Review

About Face: A Review

About Face: Military Resisters Turn Against War

by James Russell
New Clear Vision
January 4, 2012

Pfc. Bradley Manning, the soldier accused by the U.S. government of leaking documents to whistleblower website Wikileaks, served as one of many faces for the year’s sweeping protests (and even at pride parades, as I reported for Truthout). That Manning’s leaks showed that the wars in Afghanistan and Iraq are disasters gave fuel for a movement just hunting for a symbol. But understanding why Manning leaked the documents requires knowing the movement that adopted him.

About Face: Military Resisters Turn Against War (PM Press, 2011), the oral history collection from the GI (Government Issue) resister organization Courage to Resist’s Audio Project, does just that. This distinctive entry into the literature and media about GI resistance is a collection of interviews, articles, and photos that share the stories of the soldiers, including many women and people of color, who refuse to fight or return to their service. By sharing their stories, the book humanizes this group of largely chance activists and their supporters who are driven by a desire to change their broken system.
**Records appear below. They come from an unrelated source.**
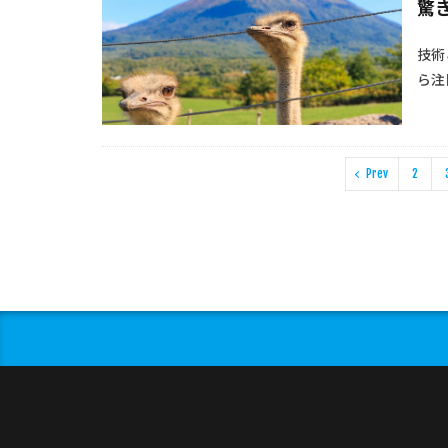
驚き
技術
ら注
Prev
2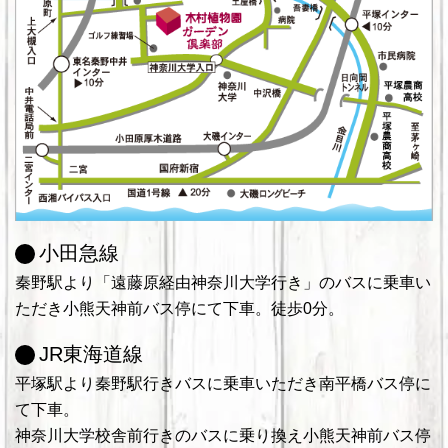
小田急線
秦野駅より「遠藤原経由神奈川大学行き」のバスに乗車い
ただき小熊天神前バス停にて下車。徒歩0分。
JR東海道線
平塚駅より秦野駅行きバスに乗車いただき南平橋バス停に
て下車。
神奈川大学校舎前行きのバスに乗り換え小熊天神前バス停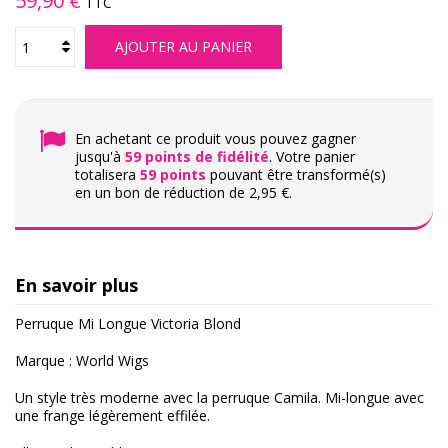
59,90 €
TTC
AJOUTER AU PANIER
En achetant ce produit vous pouvez gagner
jusqu'à
59
points de fidélité
. Votre panier
totalisera
59
points
pouvant être transformé(s)
en un bon de réduction de
2,95 €
.
En savoir plus
Perruque Mi Longue Victoria Blond
Marque :
World Wigs
Un style très moderne avec la perruque Camila. Mi-longue avec
une frange légèrement effilée.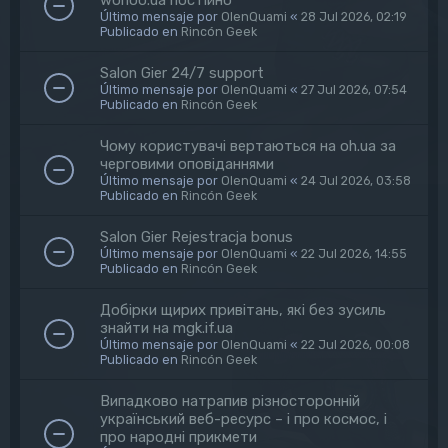
Último mensaje por
OlenQuami
«
28 Jul 2026, 02:19
Publicado en
Rincón Geek
Salon Gier 24/7 support
Último mensaje por
OlenQuami
«
27 Jul 2026, 07:54
Publicado en
Rincón Geek
Чому користувачі вертаються на oh.ua за
черговими оповіданнями
Último mensaje por
OlenQuami
«
24 Jul 2026, 03:58
Publicado en
Rincón Geek
Salon Gier Rejestracja bonus
Último mensaje por
OlenQuami
«
22 Jul 2026, 14:55
Publicado en
Rincón Geek
Добірки щирих привітань, які без зусиль
знайти на mgk.if.ua
Último mensaje por
OlenQuami
«
22 Jul 2026, 00:08
Publicado en
Rincón Geek
Випадково натрапив різносторонній
український веб-ресурс – і про космос, і
про народні прикмети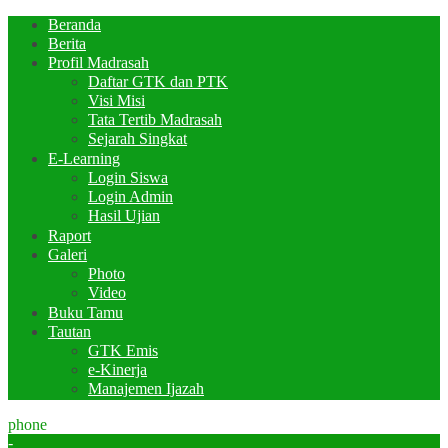
Beranda
Berita
Profil Madrasah
Daftar GTK dan PTK
Visi Misi
Tata Tertib Madrasah
Sejarah Singkat
E-Learning
Login Siswa
Login Admin
Hasil Ujian
Raport
Galeri
Photo
Video
Buku Tamu
Tautan
GTK Emis
e-Kinerja
Manajemen Ijazah
phone
-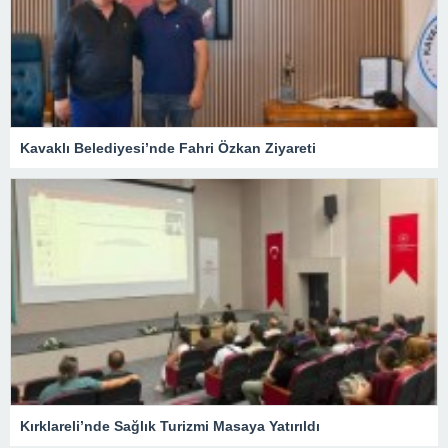
Kavaklı Belediyesi’nde Fahri Özkan Ziyareti
Kırklareli’nde Sağlık Turizmi Masaya Yatırıldı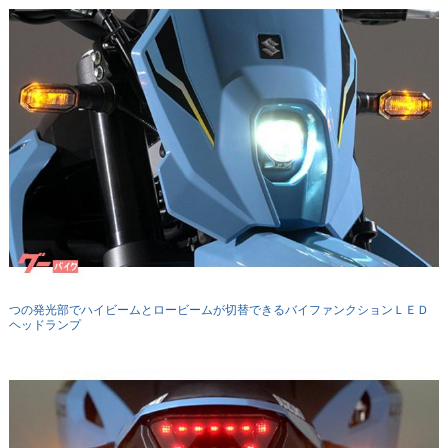
つの発光部でハイビームとロービームが切替できるバイファンクションＬＥＤ
ヘッドランプ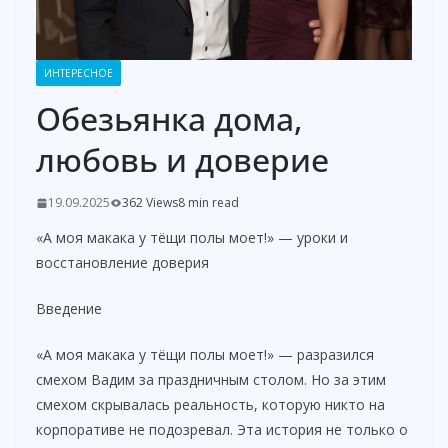
ИНТЕРЕСНОЕ
Обезьянка дома,
любовь и доверие
19.09.2025
362 Views
8 min read
«А моя макака у тёщи полы моет!» — уроки и
восстановление доверия
Введение
«А моя макака у тёщи полы моет!» — разразился
смехом Вадим за праздничным столом. Но за этим
смехом скрывалась реальность, которую никто на
корпоративе не подозревал. Эта история не только о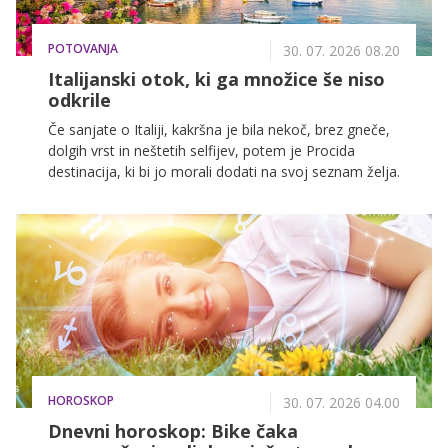
POTOVANJA
30. 07. 2026 08.20
Italijanski otok, ki ga množice še niso
odkrile
Če sanjate o Italiji, kakršna je bila nekoč, brez gneče,
dolgih vrst in neštetih selfijev, potem je Procida
destinacija, ki bi jo morali dodati na svoj seznam želja.
HOROSKOP
30. 07. 2026 04.00
Dnevni horoskop: Bike čaka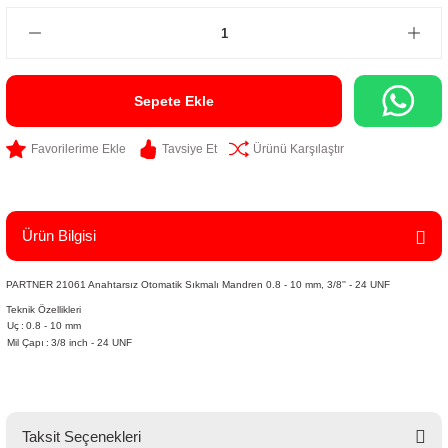
Sepete Ekle
Tavsiye Et
Ürünü Karşılaştır
Ürün Bilgisi
PARTNER 21061 Anahtarsız Otomatik Sıkmalı Mandren 0.8 - 10 mm, 3/8'' - 24 UNF
Teknik Özellikleri
Uç
:
0.8 - 10 mm
Mil Çapı
:
3/8 inch - 24 UNF
Taksit Seçenekleri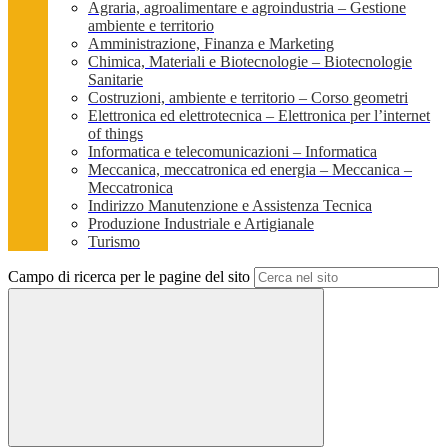
Agraria, agroalimentare e agroindustria – Gestione
ambiente e territorio
Amministrazione, Finanza e Marketing
Chimica, Materiali e Biotecnologie – Biotecnologie
Sanitarie
Costruzioni, ambiente e territorio – Corso geometri
Elettronica ed elettrotecnica – Elettronica per l’internet
of things
Informatica e telecomunicazioni – Informatica
Meccanica, meccatronica ed energia – Meccanica –
Meccatronica
Indirizzo Manutenzione e Assistenza Tecnica
Produzione Industriale e Artigianale
Turismo
Campo di ricerca per le pagine del sito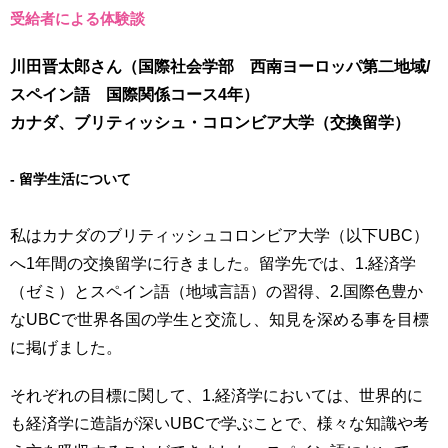
受給者による体験談
川田晋太郎さん（国際社会学部 西南ヨーロッパ第二地域/
スペイン語 国際関係コース4年）
カナダ、ブリティッシュ・コロンビア大学（交換留学）
留学生活について
私はカナダのブリティッシュコロンビア大学（以下UBC）
へ1年間の交換留学に行きました。留学先では、1.経済学
（ゼミ）とスペイン語（地域言語）の習得、2.国際色豊か
なUBCで世界各国の学生と交流し、知見を深める事を目標
に掲げました。
それぞれの目標に関して、1.経済学においては、世界的に
も経済学に造詣が深いUBCで学ぶことで、様々な知識や考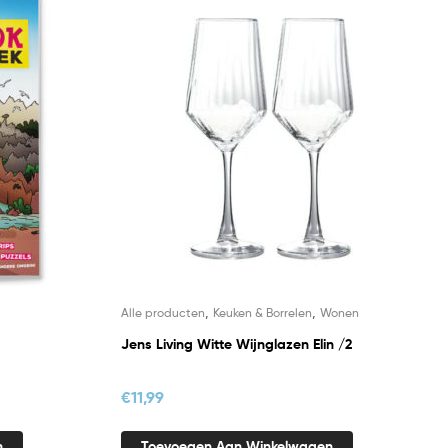
,
,
Alle producten
Keuken & Borrelen
Wonen
Jens Living Witte Wijnglazen Elin /2
€
11,99
n
Toevoegen Aan Winkelwagen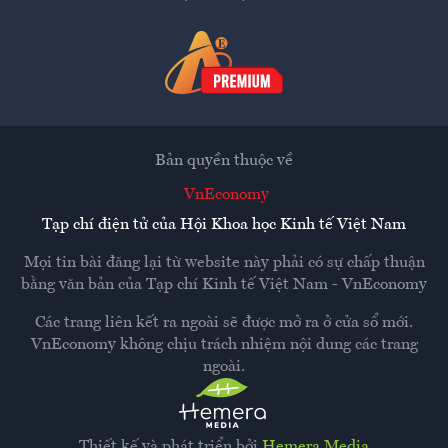
Bản quyền thuộc về
VnEconomy
Tạp chí điện tử của Hội Khoa học Kinh tế Việt Nam
Mọi tin bài đăng lại từ website này phải có sự chấp thuận
bằng văn bản của
Tạp chí Kinh tế Việt Nam - VnEconomy
Các trang liên kết ra ngoài sẽ được mở ra ở cửa sổ mới.
VnEconomy không chịu trách nhiệm nội dung các trang
ngoài.
Thiết kế và phát triển bởi
Hemera Media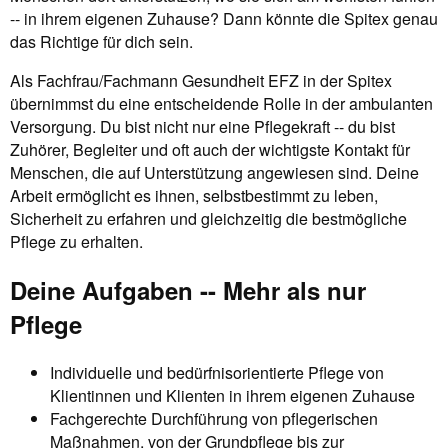
-- in ihrem eigenen Zuhause? Dann könnte die Spitex genau
das Richtige für dich sein.
Als Fachfrau/Fachmann Gesundheit EFZ in der Spitex
übernimmst du eine entscheidende Rolle in der ambulanten
Versorgung. Du bist nicht nur eine Pflegekraft -- du bist
Zuhörer, Begleiter und oft auch der wichtigste Kontakt für
Menschen, die auf Unterstützung angewiesen sind. Deine
Arbeit ermöglicht es ihnen, selbstbestimmt zu leben,
Sicherheit zu erfahren und gleichzeitig die bestmögliche
Pflege zu erhalten.
Deine Aufgaben -- Mehr als nur
Pflege
Individuelle und bedürfnisorientierte Pflege von
Klientinnen und Klienten in ihrem eigenen Zuhause
Fachgerechte Durchführung von pflegerischen
Maßnahmen, von der Grundpflege bis zur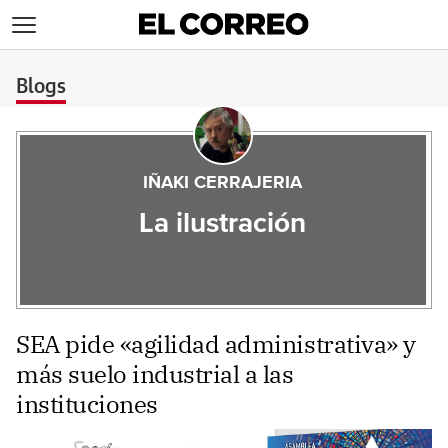
>
Blogs
IÑAKI CERRAJERIA
La ilustración
SEA pide «agilidad administrativa» y
más suelo industrial a las
instituciones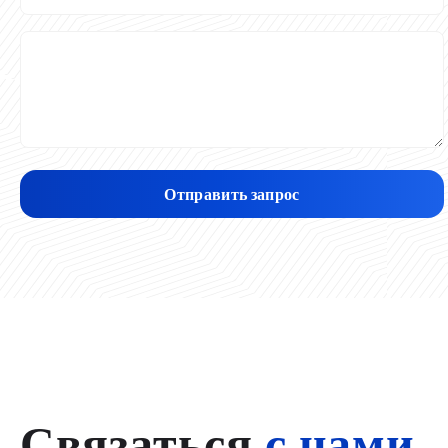
Отправить запрос
Связаться
с нами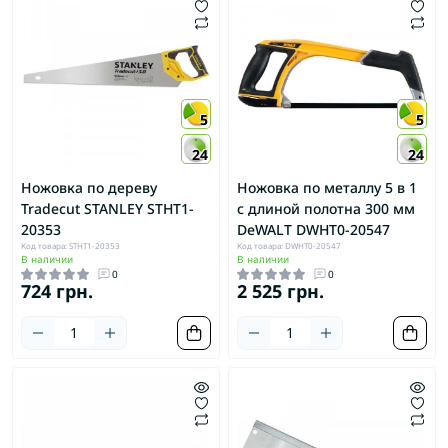
5
5
24
24
Ножовка по дереву
Ножовка по металлу 5 в 1
Tradecut STANLEY STHT1-
с длиной полотна 300 мм
20353
DeWALT DWHT0-20547
Код товара: STHT1-20353
Код товара: DWHT0-20547
В наличии
В наличии
0
0
724 грн.
2 525 грн.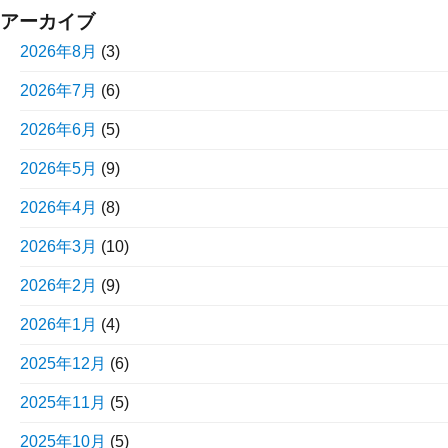
アーカイブ
2026年8月
(3)
2026年7月
(6)
2026年6月
(5)
2026年5月
(9)
2026年4月
(8)
2026年3月
(10)
2026年2月
(9)
2026年1月
(4)
2025年12月
(6)
2025年11月
(5)
2025年10月
(5)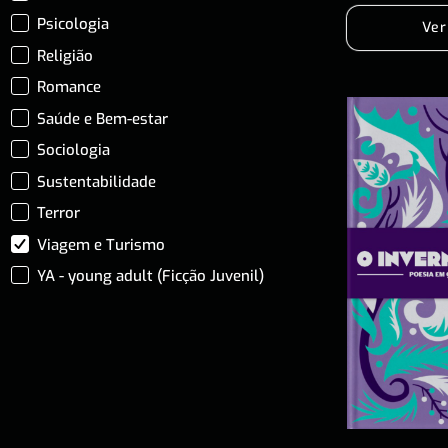
Psicologia
Ver
Religião
Romance
Saúde e Bem-estar
Sociologia
Sustentabilidade
Terror
Viagem e Turismo
YA - young adult (Ficção Juvenil)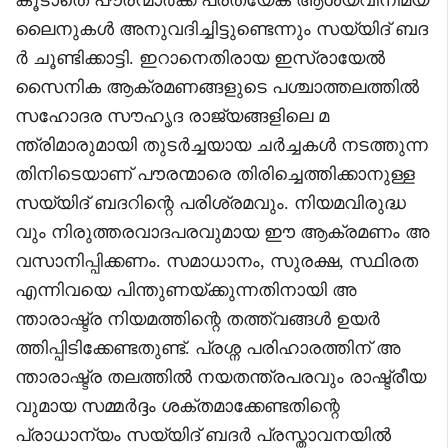
ലൈനുകൾ അനുവദിച്ചിട്ടുണ്ടെന്നും സയ്യിദ് ബദ
ർ ചൂണ്ടിക്കാട്ടി. ഇറാനെതിരായ ഇസ്രായേൽ
സൈനിക ആക്രമണങ്ങളുടെ പശ്ചാത്തലത്തിൽ
സഹോദര സൗഹൃദ രാജ്യങ്ങളിലെ മ
ന്ത്രിമാരുമായി തുടർച്ചയായ ചർച്ചകൾ നടത്തുന്ന
തിനിടെയാണ് പൗരന്മാരെ തിരിച്ചെത്തിക്കാനുള്ള
സയ്യിദ് ബദറിന്റെ പരിശ്രമവും. നിയമവിരുദ്ധ
വും നിരുത്തരവാദപരവുമായ ഈ ആക്രമണം അ
വസാനിപ്പിക്കണം. സമാധാനം, സുരക്ഷ, സ്ഥിരത
എന്നിവയെ പിന്തുണയ്ക്കുന്നതിനായി അ
ന്താരാഷ്ട്ര നിയമത്തിന്റെ തത്ത്വങ്ങൾ ഉയർ
ത്തിപ്പിടിക്കേണ്ടതുണ്ട്. പ്രശ്ന പരിഹാരത്തിന് അ
ന്താരാഷ്ട്ര തലത്തിൽ നയതന്ത്രപരവും രാഷ്ട്രീയ
വുമായ സമ്മർദ്ദം ശക്തമാക്കേണ്ടതിന്റെ
പ്രാധാന്യം സയ്യിദ് ബദർ പ്രസ്താവനയിൽ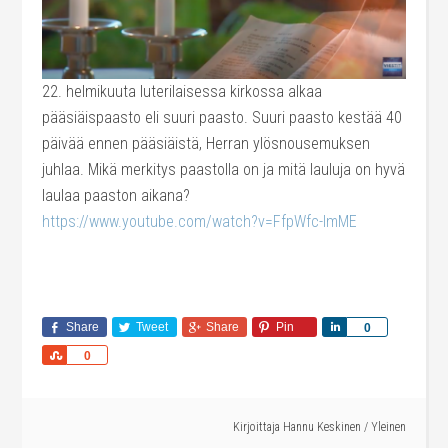
22. helmikuuta luterilaisessa kirkossa alkaa
pääsiäispaasto eli suuri paasto. Suuri paasto kestää 40
päivää ennen pääsiäistä, Herran ylösnousemuksen
juhlaa. Mikä merkitys paastolla on ja mitä lauluja on hyvä
laulaa paaston aikana?
https://www.youtube.com/watch?v=FfpWfc-ImME
Share
Tweet
Share
Pin
Share
0
Share
0
Kirjoittaja
Hannu Keskinen
/
Yleinen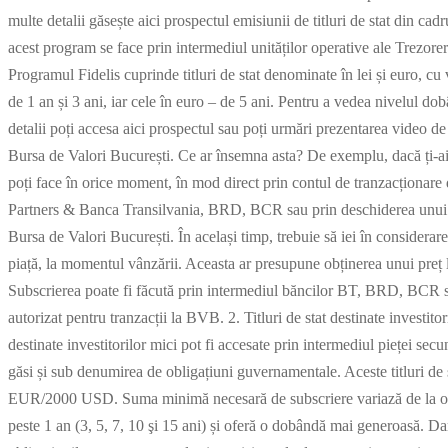
multe detalii găsește aici prospectul emisiunii de titluri de stat din 
acest program se face prin intermediul unităților operative ale Trezore
Programul Fidelis cuprinde titluri de stat denominate în lei și euro, cu 
de 1 an și 3 ani, iar cele în euro – de 5 ani. Pentru a vedea nivelul dob
detalii poți accesa aici prospectul sau poți urmări prezentarea video de m
Bursa de Valori București. Ce ar însemna asta? De exemplu, dacă ți-ai do
poți face în orice moment, în mod direct prin contul de tranzacționare
Partners & Banca Transilvania, BRD, BCR sau prin deschiderea unui con
Bursa de Valori București. În același timp, trebuie să iei în considerare f
piață, la momentul vânzării. Aceasta ar presupune obținerea unui preț
Subscrierea poate fi făcută prin intermediul băncilor BT, BRD, BCR sa
autorizat pentru tranzacții la BVB. 2. Titluri de stat destinate investito
destinate investitorilor mici pot fi accesate prin intermediul pieței secu
găsi și sub denumirea de obligațiuni guvernamentale. Aceste titluri de
EUR/2000 USD. Suma minimă necesară de subscriere variază de la o ba
peste 1 an (3, 5, 7, 10 şi 15 ani) și oferă o dobândă mai generoasă. Dar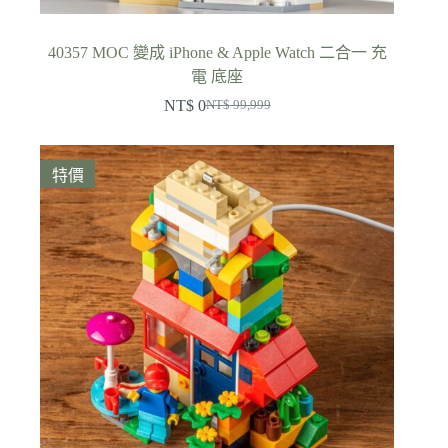
40357 MOC 變成 iPhone & Apple Watch 二合一 充
電 底座
NT$
0
NT$
99,999
原
目
始
前
價
價
特價
格：
格：
NT$ 99,999。
NT$ 0。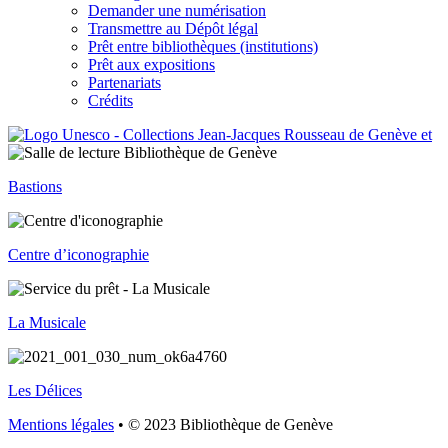
Demander une numérisation
Transmettre au Dépôt légal
Prêt entre bibliothèques (institutions)
Prêt aux expositions
Partenariats
Crédits
Bastions
Centre d’iconographie
La Musicale
Les Délices
Mentions légales
• © 2023 Bibliothèque de Genève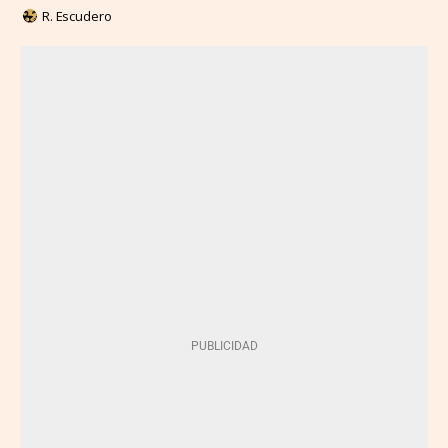
R. Escudero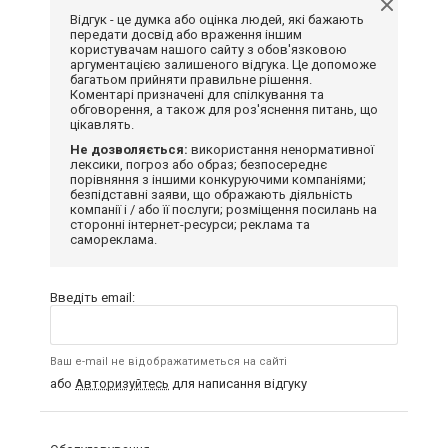
Відгук - це думка або оцінка людей, які бажають
передати досвід або враження іншим
користувачам нашого сайту з обов'язковою
аргументацією залишеного відгука. Це допоможе
багатьом прийняти правильне рішення.
Коментарі призначені для спілкування та
обговорення, а також для роз'яснення питань, що
цікавлять.
Не дозволяється:
використання ненормативної
лексики, погроз або образ; безпосереднє
порівняння з іншими конкуруючими компаніями;
безпідставні заяви, що ображають діяльність
компанії і / або її послуги; розміщення посилань на
сторонні інтернет-ресурси; реклама та
самореклама.
Введіть email:
Ваш e-mail не відображатиметься на сайті
або
Авторизуйтесь
для написання відгуку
The strategy of successful GI resisters could inform any burgeoning social movement. But, as publicizing is only part of the whole strategy, humanizing is only step one. Humanizing their cause evolves into something larger—the opportunity for the social movement to articulate its vision and to finally be heard.

If a movement is to be successful, it must evolve into a vast united front, as Mann argues in Playbook. Whether GI resisters or Wisconsin Republicans protesting their governor at the statehouse or climate change activists risking arrest outside of the White House, the chance activists who emerged this year onto a staid and tired activist scene came with a willingness to collaborate and gave energy and vitality to the protest once again. But they did not ignore the activists who saw that vision—the promised land, as Solomon describes it—long ago, they joined them instead. Indeed, as Talen and Savitri said to Truthout earlier this year, “the First Amendment is back.”